Nesta véspera de aniversário da cidade, palmas primeiro para o fotógrafo Leonardo Ariel ao flagrar dois jovens restauradores em passarada com os pelicanos do Cruzeiro num banho de restauração e simbolismo que pela primeira vez me surpreende nestes 73 anos de vida pessoense. A foto, um flagrante antológico tanto pela surpresa da arte quanto pelo significado, saiu publicada na 1ª página da nossa A União da última sexta-feira (2).
Não é de graça que os franciscanos tenham elegido o pelicano, pássaro que pouco tem a ver com os nossos lagos e encostas, para ornar o pedestal do Cruzeiro. Há no pelicano uma mensagem simbólica de conteúdo religioso ou no âmbito do barroco europeu cujo significado não me vem à memória, certamente colhida em livro de Clarival do Prado Valadares ou no de Glauce Burity. A foto une restauradores e restaurados, o novo e o velho, numa mesma idade, numa mesma festa, numa mesma revoada pousada para representar um momento de valorização dos bens monumentais e sagrados da cidade.
Tocou-me outra foto do mesmo jornal, esta de Kleide Teixeira, ilustrando o mapeamento das casas em ruínas do Centro Histórico. É uma parceria do Estado (Corpo de Bombeiros), da Prefeitura (Compdec-JP) e do Crea-Pb.

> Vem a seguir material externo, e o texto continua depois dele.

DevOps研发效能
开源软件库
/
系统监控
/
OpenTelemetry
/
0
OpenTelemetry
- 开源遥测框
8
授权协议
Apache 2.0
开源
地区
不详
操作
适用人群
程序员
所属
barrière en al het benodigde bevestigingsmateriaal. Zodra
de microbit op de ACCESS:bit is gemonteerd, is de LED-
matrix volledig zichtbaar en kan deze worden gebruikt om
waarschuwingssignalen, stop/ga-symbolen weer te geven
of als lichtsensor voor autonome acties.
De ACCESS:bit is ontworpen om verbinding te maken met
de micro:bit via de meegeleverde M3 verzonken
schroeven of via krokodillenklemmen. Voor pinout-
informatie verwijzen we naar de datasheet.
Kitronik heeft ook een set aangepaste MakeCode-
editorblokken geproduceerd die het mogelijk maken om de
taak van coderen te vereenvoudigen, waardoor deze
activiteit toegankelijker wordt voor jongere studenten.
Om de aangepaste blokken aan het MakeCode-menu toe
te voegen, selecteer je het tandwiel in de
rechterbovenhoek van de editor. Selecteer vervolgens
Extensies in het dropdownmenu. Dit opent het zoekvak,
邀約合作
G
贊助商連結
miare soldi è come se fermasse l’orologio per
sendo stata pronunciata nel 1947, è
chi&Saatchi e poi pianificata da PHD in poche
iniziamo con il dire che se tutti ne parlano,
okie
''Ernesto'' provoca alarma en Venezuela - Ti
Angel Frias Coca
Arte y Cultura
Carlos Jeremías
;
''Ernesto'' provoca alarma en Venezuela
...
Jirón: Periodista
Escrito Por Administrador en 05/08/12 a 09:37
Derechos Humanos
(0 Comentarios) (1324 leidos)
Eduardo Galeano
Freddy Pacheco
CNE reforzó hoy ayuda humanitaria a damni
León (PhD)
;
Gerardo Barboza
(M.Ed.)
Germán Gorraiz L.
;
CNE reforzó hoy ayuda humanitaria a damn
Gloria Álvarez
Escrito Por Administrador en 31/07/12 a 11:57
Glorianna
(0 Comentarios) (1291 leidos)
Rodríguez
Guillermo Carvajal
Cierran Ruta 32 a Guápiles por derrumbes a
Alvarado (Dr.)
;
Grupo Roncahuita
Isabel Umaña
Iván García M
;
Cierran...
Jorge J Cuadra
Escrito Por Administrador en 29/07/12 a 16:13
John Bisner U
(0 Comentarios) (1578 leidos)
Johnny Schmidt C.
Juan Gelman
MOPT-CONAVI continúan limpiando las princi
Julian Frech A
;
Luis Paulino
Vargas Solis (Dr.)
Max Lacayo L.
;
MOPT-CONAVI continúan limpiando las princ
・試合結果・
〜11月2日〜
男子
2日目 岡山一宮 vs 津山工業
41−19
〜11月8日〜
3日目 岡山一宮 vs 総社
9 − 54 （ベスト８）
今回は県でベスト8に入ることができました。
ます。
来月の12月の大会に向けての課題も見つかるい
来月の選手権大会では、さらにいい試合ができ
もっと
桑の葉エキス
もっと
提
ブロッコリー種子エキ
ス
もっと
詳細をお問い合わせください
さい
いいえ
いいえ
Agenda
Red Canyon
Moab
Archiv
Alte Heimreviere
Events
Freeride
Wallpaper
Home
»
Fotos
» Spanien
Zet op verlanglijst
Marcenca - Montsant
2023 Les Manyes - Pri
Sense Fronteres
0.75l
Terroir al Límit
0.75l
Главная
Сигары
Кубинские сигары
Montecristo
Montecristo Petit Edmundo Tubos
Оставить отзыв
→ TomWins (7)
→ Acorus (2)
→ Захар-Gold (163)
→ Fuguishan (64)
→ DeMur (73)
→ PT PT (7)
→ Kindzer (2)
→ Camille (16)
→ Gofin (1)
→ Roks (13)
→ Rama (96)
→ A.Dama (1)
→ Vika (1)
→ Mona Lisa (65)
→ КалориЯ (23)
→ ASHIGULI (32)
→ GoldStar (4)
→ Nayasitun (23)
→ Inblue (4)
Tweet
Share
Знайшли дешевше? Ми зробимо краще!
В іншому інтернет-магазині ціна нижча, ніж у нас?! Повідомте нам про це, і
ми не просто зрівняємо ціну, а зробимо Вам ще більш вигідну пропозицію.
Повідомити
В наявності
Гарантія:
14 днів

E onde seus funcionários são flagrados? Em torno de uma das ruínas que mais me incomodam, as da casinha de esquina da Praça do Carmo com a rua lateral da Academia Paraibana de Letras. Tem tudo para ser uma casa construída bem antes da revolução urbana do sobrado, modelo tão bem estudado e pesquisado pelo escritor ainda jovem Juarez Batista. É toda sentada na pedra, no calcário, a caliça garantindo seus dois séculos de construída, no mínimo. O tijolo veio entrar para vedar portas e janelas, não mais tijolo de barro batido, mas o de furos, moderno. Faz fundos com a Academia de Letras e como vem abandonada há quase meio século cogitamos, desde a gestão de Joacil de Brito Pereira de convertê-la no memorial que a Paraíba deve a Augusto dos Anjos. Já foi desapropriada umas duas vezes sem que se chegue a nenhum resultado. Resistindo assim ao tempo, ao desamparo e a todos os invernos não sei como ainda não inspirou o Crea, a construção civil e a Universidade, para fazer dela uma mostra da taipa dos anos 1800.
Apesar das dificuldades de se manter, a Academia daria ao país, com a montagem de um memorial à altura do prestígio universal do seu poeta maior, Augusto dos Anjos, a resposta justa e mesmo orgulhosa àquela pergunta feita há um século a Zé Lins por Gilberto Freire quando se viram diante da grande estátua erguida a Álvaro Machado pelo irmão também presidente:
“E por Augusto o que vocês fizeram?”.
Luiz Augusto Crispim e Joacil de Brito tentaram responder com a ocupação de uma sala da APL, logo depois ampliada, como memorial da instituição ao patrono de sua cadeira número 1. Abriga o acervo possível de fotografias, de edições do EU e da crítica literária, coroados pelo painel a ele dedicado por Flávio Tavares. Mas, na verdade, Leopoldina fez muito mais com sua Casa de Augusto dos Anjos, fruto de uma convivência de apenas seis ou sete meses com o gênio maior da Paraíba.